De la SF dense abordant les thématiques des univers virtuels et de la réalité où se croisent antiquités chinoises, post-apo, vaudou, histoire byzantine et, bien sûr, princesse à la beauté fatale.
Je ne saurais pas trop résumer cet ouvrage dont la trame est finalement simple, mais qui a un tel foisonnement et une telle richesse concentrée en quelques pages que ça en devient presque difficile à suivre. La densité de Theophano 960 est telle que je n'imagine pas un auteur d'aujourd'hui écrire ce livre en seulement 180 pages.
La richesse culturelle qu'apporte
Pierre Stolze à son roman est impressionnante, surtout quand on considère qu'en 95, on était encore à la préhistoire d'internet et que le savoir se trouvait encore avant tout dans les livres. Je n'ai pas
souvenir d'un seul roman de SF où j'ai trouvé un cours sur les vases chinois antiques ou une représentation d'une cérémonie vaudou dans tous ses détails. Combiner les deux, et y rajouter toute la notion d'univers virtuels, d'altération de la réalité, de création au sens spirituel, et on a un roman comme Theophano 960.

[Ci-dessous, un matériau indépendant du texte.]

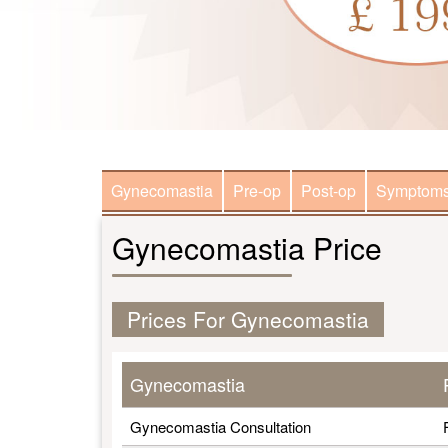
Gynecomastia
Pre-op
Post-op
Symptom
Gynecomastia Price
Prices For Gynecomastia
Gynecomastia
Gynecomastia Consultation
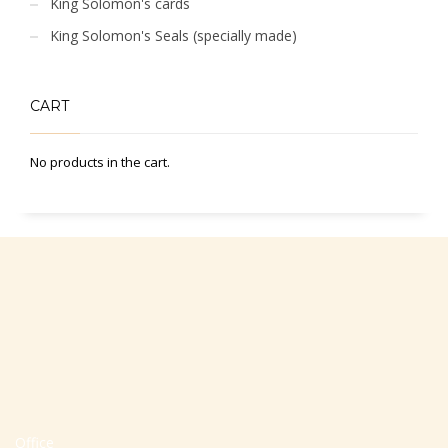
King Solomon's cards
King Solomon's Seals (specially made)
CART
No products in the cart.
Office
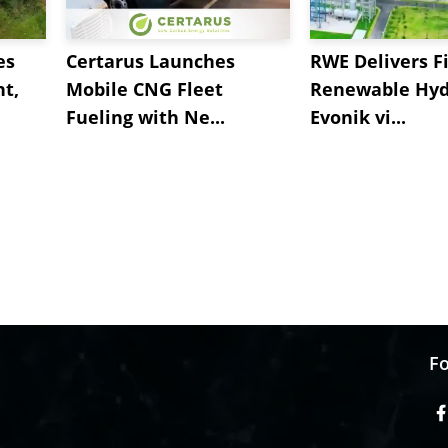
es
Certarus Launches
RWE Delivers Fi
t,
Mobile CNG Fleet
Renewable Hyd
Fueling with Ne...
Evonik vi...
Fo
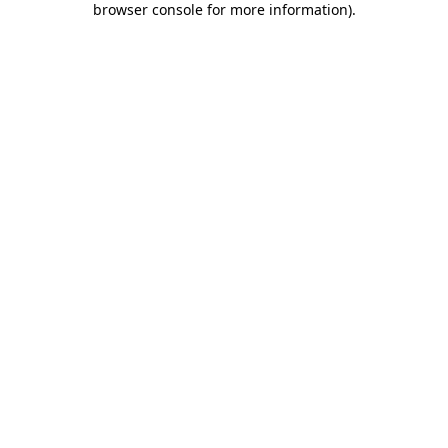
browser console for more information)
.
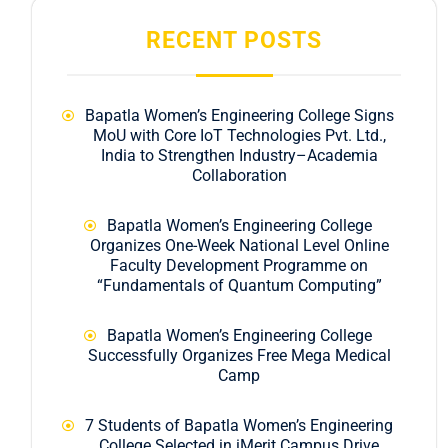
RECENT POSTS
Bapatla Women’s Engineering College Signs
MoU with Core IoT Technologies Pvt. Ltd.,
India to Strengthen Industry–Academia
Collaboration
Bapatla Women’s Engineering College
Organizes One-Week National Level Online
Faculty Development Programme on
“Fundamentals of Quantum Computing”
Bapatla Women’s Engineering College
Successfully Organizes Free Mega Medical
Camp
7 Students of Bapatla Women’s Engineering
College Selected in iMerit Campus Drive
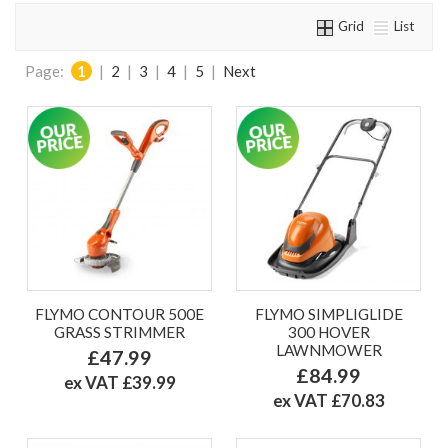
Grid
List
Page:
1
|
2
|
3
|
4
|
5
|
Next
FLYMO CONTOUR 500E
FLYMO SIMPLIGLIDE
GRASS STRIMMER
300 HOVER
LAWNMOWER
£47.99
£84.99
ex VAT £39.99
ex VAT £70.83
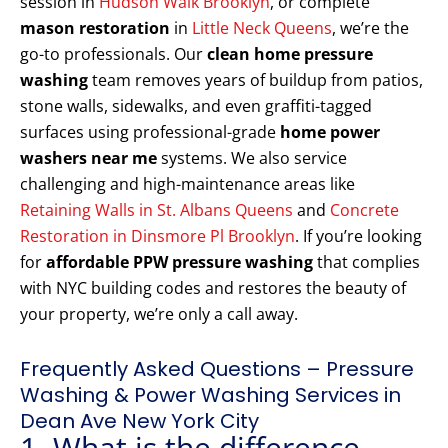
session in
Hudson Walk Brooklyn
, or complete
mason restoration
in
Little Neck Queens
, we’re the
go-to professionals. Our
clean home pressure
washing
team removes years of buildup from patios,
stone walls, sidewalks, and even graffiti-tagged
surfaces using professional-grade
home power
washers near me
systems. We also service
challenging and high-maintenance areas like
Retaining Walls in St. Albans Queens
and
Concrete
Restoration in Dinsmore Pl Brooklyn
. If you’re looking
for
affordable PPW pressure washing
that complies
with NYC building codes and restores the beauty of
your property, we’re only a call away.
Frequently Asked Questions – Pressure
Washing & Power Washing Services in
Dean Ave New York City
1. What is the difference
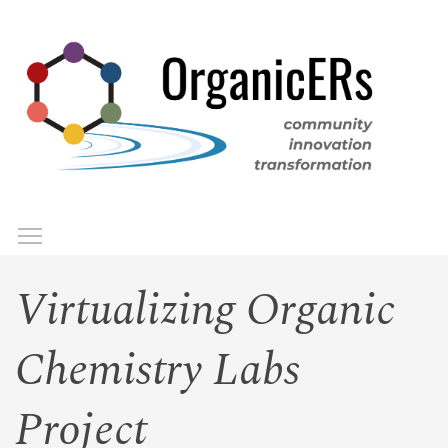
Skip
to
main
content
Toggle menu visibility
Menu
Virtualizing Organic
Chemistry Labs
Project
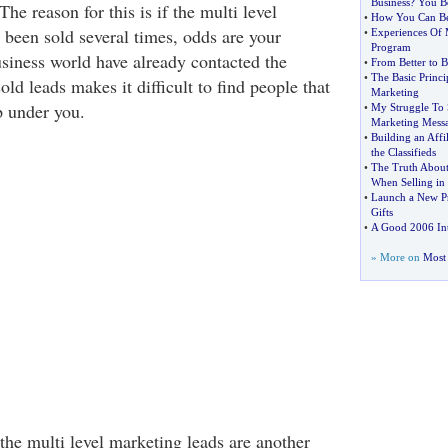
Business
?
You Be
he reason for this is if the multi level
•
How You Can Be
 been sold several times, odds are your
•
Experiences Of M
Program
usiness world have already contacted the
•
From Better to B
•
The Basic Princi
old leads makes it difficult to find people that
Marketing
p under you.
•
My Struggle To 
Marketing Mess
•
Building an Affi
the Classifieds
•
The Truth About
When Selling in
•
Launch a New Pr
Gifts
•
A Good 2006 Int
» More on
Most 
the multi level marketing leads are another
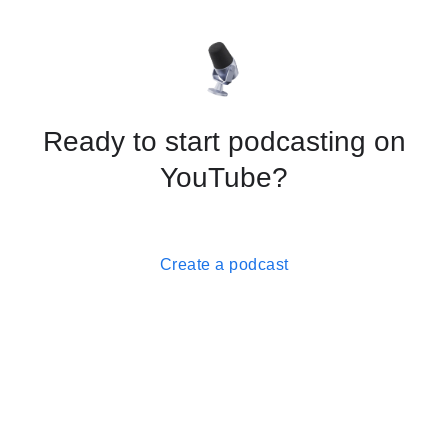
Ready to start podcasting on
YouTube?
Create a podcast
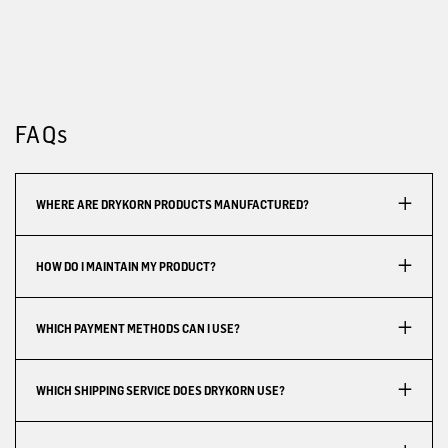
FAQs
WHERE ARE DRYKORN PRODUCTS MANUFACTURED?
HOW DO I MAINTAIN MY PRODUCT?
WHICH PAYMENT METHODS CAN I USE?
WHICH SHIPPING SERVICE DOES DRYKORN USE?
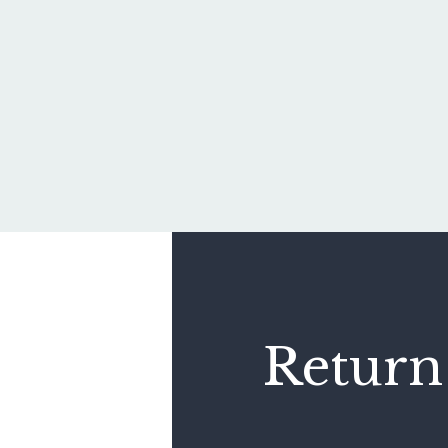
Return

Ce roman aurait vraiment pu être beaucoup, beaucoup plus qu'un simple roman de SF. Ses thèmes sont vraiment centraux, surtout aujourd'hui où on redécouvre
Philip K. Dick jusqu'à friser l'overdose et qui lui aussi questionnait la notion de "réalité".
Pierre Stolze a peut être trop condensé son propos, en élaguant les questions qui auraient brouillé au-delà du raisonnable son roman.
Les personnages sont nombreux, assez archétypaux, et très peu développés. La longue (trop longue) présentation de Bart Crew dans le tout premier chapitre laisse entendre que c'est lui le personnage principal, mais pas du tout: on ne le reverra que deux fois brièvement par la suite. Ça ne nuit pas à la narration, mais ça peut surprendre de façon négative: les personnages ne sont pas là pour faire du psycho-socialo-philosophique, mais pour être témoins des événements, sur lesquels ils n'ont pas beaucoup de prise. C'est la même démarche que chez
Lovecraft, dans un tout autre domaine (et dans un tout autre style littéraire).
C'est bien là le seul véritable reproche que je puisse lui adresser: s'être limité à écrire un très bon roman, où tout, absolument tout se tient et trouve une explication rationnelle et logique.
Un très bon moment de lecture, qui est cependant assez exigeant de son lecteur sur la première moitié en raison de son foisonnement et de la multiplication de ses personnages centraux qui, du coup, ne sont quasiment pas développés, ce qui peut faire hurler les fans de récits contemplatifs où le héros/héroïne livre ses profondes réflexions métaphysiques et sentimentales sur 450 pages.
Theophano 960 est vraiment à découvrir!